'US presses UAE to allow probe on rights abuses in Yemen'

US Secretary of State Mike Pompeo (L) speaks with the Emirati Ambassador to the US Yousef Al Otaiba at the NYU Abu Dhabi campus in Abu Dhabi on January 13, 2019. (Photo by AFP)

The administration of US President Donald Trump has reportedly been calling on the United Arab Emirates to allow an independent investigation into widespread torture in its detention facilities in Yemen.

The US State and Defense departments informed Congress in a March report that they had “raised serious concern with the UAE” over the reported abuse and “urged them to conduct a thorough investigation and allow access for independent monitors,” Al-Monitor reported this week.

Commander Rebecca Rebarich, a Pentagon spokeswoman, confirmed to Al-Monitor that senior Defense Department officials had indeed raised the allegations with their Emirati counterparts before submitting a separate report to Congress in December.

In that report, the Pentagon claimed it had not found “credible information indicating that US allies or partners have abused detainees in Yemen.”

The US pressure follows mounting evidence of torture and abuse in UAE-run prisons from the United Nations and human rights groups.

The Associated Press revealed in a report in June 2018 that hundreds of prisoners had suffered sexual abuses and other forms of bodily harm at the Beir Ahmed prison in the southern city of Aden.

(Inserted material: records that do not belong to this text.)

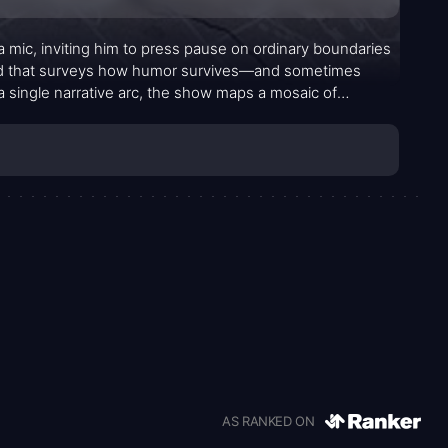
a mic, inviting him to press pause on ordinary boundaries
rid that surveys how humor survives—and sometimes
 a single narrative arc, the show maps a mosaic of
 resilience to blistering wit. The aim isn’t to
taboos, and shared humanity that shape a joke in each
AS RANKED ON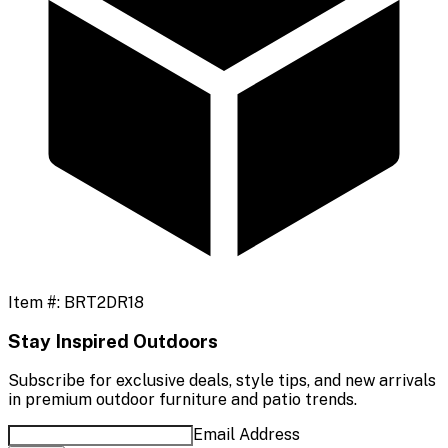
Item #:
BRT2DR18
Stay Inspired Outdoors
Subscribe for exclusive deals, style tips, and new arrivals
in premium outdoor furniture and patio trends.
Email Address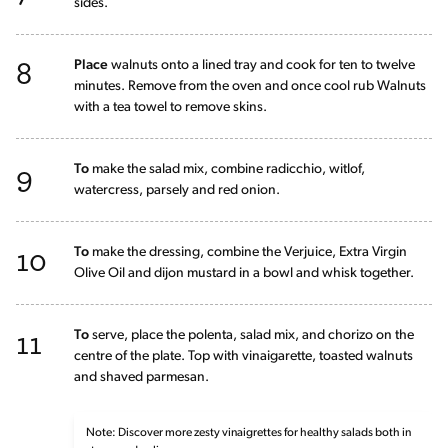
sides.
8
Place
walnuts onto a lined tray and cook for ten to twelve
minutes. Remove from the oven and once cool rub Walnuts
with a tea towel to remove skins.
9
To
make the salad mix, combine radicchio, witlof,
watercress, parsely and red onion.
10
To
make the dressing, combine the Verjuice, Extra Virgin
Olive Oil and dijon mustard in a bowl and whisk together.
11
To
serve, place the polenta, salad mix, and chorizo on the
centre of the plate. Top with vinaigarette, toasted walnuts
and shaved parmesan.
Note: Discover more zesty vinaigrettes for healthy salads both in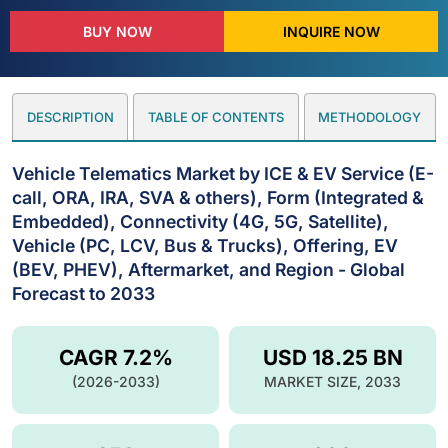
BUY NOW
INQUIRE NOW
DESCRIPTION
TABLE OF CONTENTS
METHODOLOGY
Vehicle Telematics Market by ICE & EV Service (E-
call, ORA, IRA, SVA & others), Form (Integrated &
Embedded), Connectivity (4G, 5G, Satellite),
Vehicle (PC, LCV, Bus & Trucks), Offering, EV
(BEV, PHEV), Aftermarket, and Region - Global
Forecast to 2033
CAGR 7.2%
USD 18.25 BN
(2026-2033)
MARKET SIZE, 2033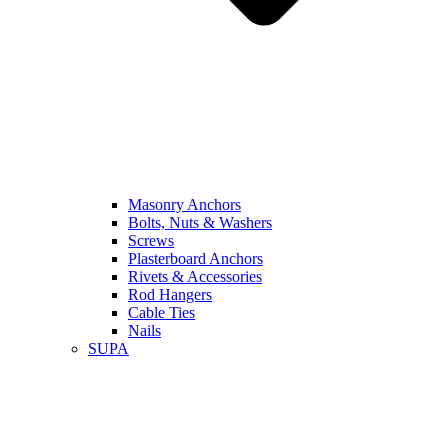
Masonry Anchors
Bolts, Nuts & Washers
Screws
Plasterboard Anchors
Rivets & Accessories
Rod Hangers
Cable Ties
Nails
SUPA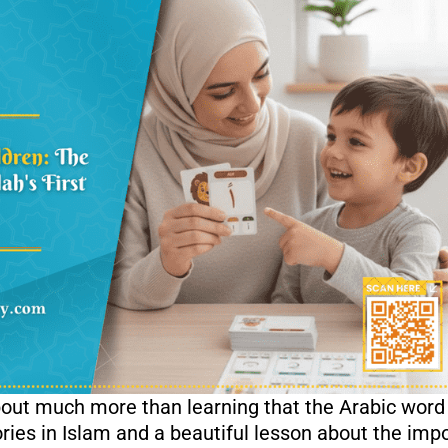
about much more than learning that the Arabic wor
tories in Islam and a beautiful lesson about the im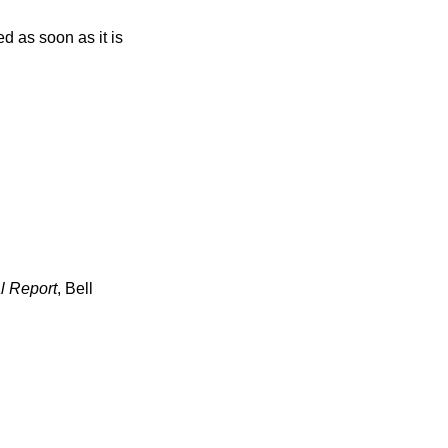
l Report
,
Bell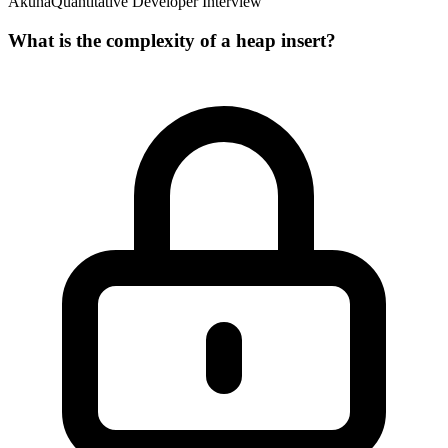
Akuna
Quantitative Developer Interview
What is the complexity of a heap insert?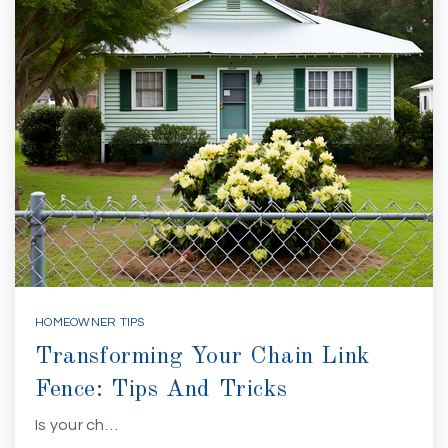
HOMEOWNER TIPS
Transforming Your Chain Link
Fence: Tips And Tricks
Is your ch…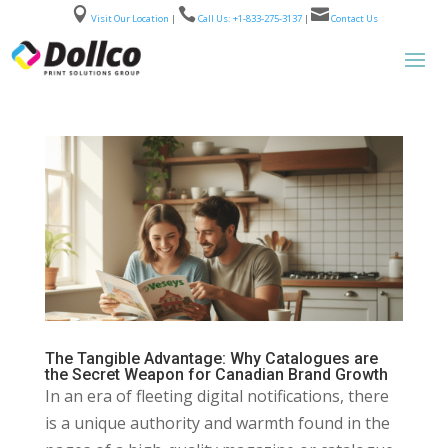



Visit Our Location
|
Call Us: +1-833-275-3137
|
Contact Us
The Tangible Advantage: Why Catalogues are
the Secret Weapon for Canadian Brand Growth
In an era of fleeting digital notifications, there
is a unique authority and warmth found in the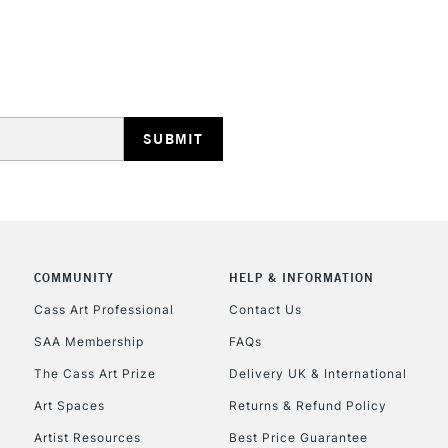
STANDARD UK
LARGE & HEAVY
Includes Studio Easels
Lamps, Canvas Rolls 
Stations
NEXT DAY UK
LARGE & HEAVY
Includes Studio Easels
Lamps, Canvas Rolls 
Stations
COMMUNITY
HELP & INFORMATION
Cass Art Professional
Contact Us
HIGHLANDS & I
SAA Membership
FAQs
The Cass Art Prize
Delivery UK & International
Art Spaces
Returns & Refund Policy
Artist Resources
Best Price Guarantee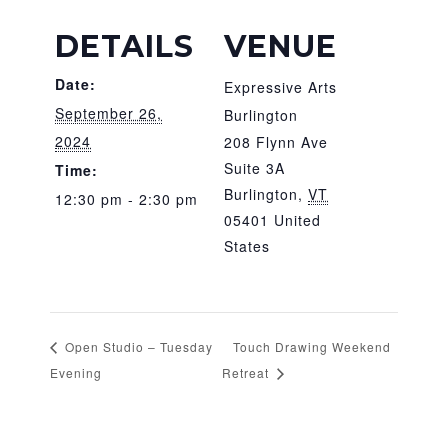
DETAILS
VENUE
Date:
Expressive Arts
September 26,
Burlington
2024
208 Flynn Ave
Suite 3A
Time:
Burlington
,
VT
12:30 pm - 2:30 pm
05401
United
States
Open Studio – Tuesday
Touch Drawing Weekend
Evening
Retreat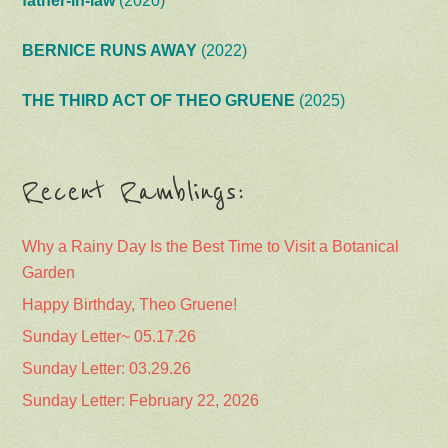
father-in-law
(2020)
BERNICE RUNS AWAY
(2022)
THE THIRD ACT OF THEO GRUENE
(2025)
Recent Ramblings:
Why a Rainy Day Is the Best Time to Visit a Botanical
Garden
Happy Birthday, Theo Gruene!
Sunday Letter~ 05.17.26
Sunday Letter: 03.29.26
Sunday Letter: February 22, 2026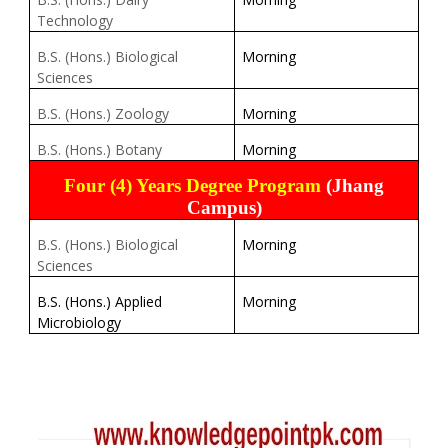
Technology
B.S. (Hons.) Biological
Morning
Sciences
B.S. (Hons.) Zoology
Morning
B.S. (Hons.) Botany
Morning
Four (4) Years Degree Program
(Jhang
Campus)
B.S. (Hons.) Biological
Morning
Sciences
B.S. (Hons.) Applied
Morning
Microbiology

A former security chief once involved in the torturing told AP that rape was used as a way to force detainees to cooperate with the Emiratis in acts of espionage and intelligence gathering.

“They strip you naked, then tie your hands to a steel pole from the right and the left so you are spread open in front of them. Then sodomizing starts,” said a father-of-four who was detained for more than two years.

Emirate is believed to run at least 18 secret prisons where the detainees are tortured and raped on a regular basis.

According to Al-Manitor, the UN-backed Group of Experts confirmed in December that UAE forces raped, beaten and shocked prisoners while hanging them upside down.

Naturally, the UAE has never allowed independent monitors from accessing the jails.

The alleged move by Washington in pressuring the UAE to allow a probe was welcomed by lawmakers who have called on the Trump administration to end support for Saudi Arabia and Emirate’s war on the people of Yemen, which has killed thousands of civilians and destroyed the country’s infrastructure since its onset in March 2015. 

“I’m encouraged by the report that the Trump administration raised concerns with the UAE regarding the torture prisons in Yemen," Representative Ro Khanna, a Democrat from California, told Al-Monitor in a statement. "The US must never condone or be associated with torture and we must hold our partners and allies to the same standard. I hope the administration makes it clear to the Emiratis that this conduct is unacceptable and must stop immediately.”

However, advocates of stopping America’s complicity in the Yemen war have little faith that the US would pressure the UAE further to stop the abuses, specially since it has been making huge profit by increasing its arms deals and military contracts with the sheikhdom over the past years.

In the March report to Congress, the Trump administration called Saudi Arabia and the UAE “strong US counter-terrorism partners” and revealed that the US had backed the UAE military in what it called “several successful counter-terrorism operations” in Yemen.

 “You can forgive my skepticism that the Trump administration or the Pentagon is actually applying any real pressure on the UAE over detention-related abuses, as it claims in this report to have done,” said a former US official, speaking not for attribution.

"UAE stonewalling to date does not give much hope that they will allow access for independent investigators, including the UN Group of Experts, so that the truth about these abuses can be even further exposed, absent real US pressure to do so,” the former official added.